▶ Instructions for the task
Copy the lines word for word, starting with the line that contains "Music Sounds Better With You" and going on through the line that contains "We do not specifically market to children".

Saved entries

——————

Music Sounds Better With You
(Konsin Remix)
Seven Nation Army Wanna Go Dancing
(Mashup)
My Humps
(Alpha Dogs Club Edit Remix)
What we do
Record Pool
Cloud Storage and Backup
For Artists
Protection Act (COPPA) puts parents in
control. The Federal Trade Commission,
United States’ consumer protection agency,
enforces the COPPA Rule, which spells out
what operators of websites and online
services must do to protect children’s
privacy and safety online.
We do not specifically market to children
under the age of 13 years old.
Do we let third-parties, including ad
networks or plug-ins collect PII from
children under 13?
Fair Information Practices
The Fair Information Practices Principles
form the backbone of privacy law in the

——————

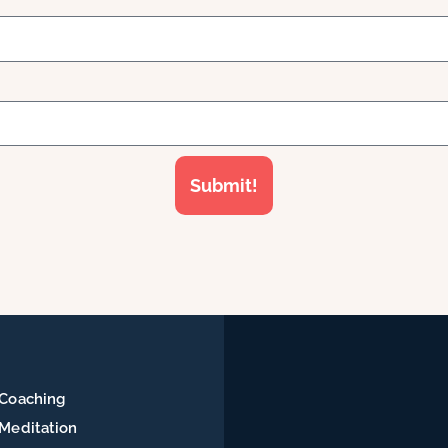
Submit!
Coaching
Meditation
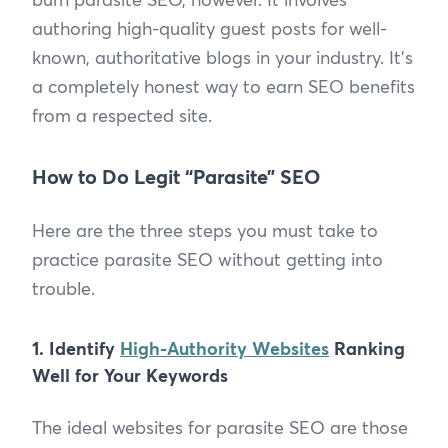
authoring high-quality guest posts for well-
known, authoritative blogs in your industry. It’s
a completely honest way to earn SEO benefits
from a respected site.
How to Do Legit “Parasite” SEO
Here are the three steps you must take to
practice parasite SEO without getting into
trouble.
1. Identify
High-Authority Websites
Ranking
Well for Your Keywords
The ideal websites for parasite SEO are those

——————

▶ Reply
Music Sounds Better With You
(Konsin Remix)
Seven Nation Army Wanna Go Dancing
(Mashup)
My Humps
(Alpha Dogs Club Edit Remix)
What we do
Record Pool
Cloud Storage and Backup
For Artists
Protection Act (COPPA) puts parents in
control. The Federal Trade Commission,
United States’ consumer protection agency,
enforces the COPPA Rule, which spells out
what operators of websites and online
services must do to protect children’s
privacy and safety online.
We do not specifically market to children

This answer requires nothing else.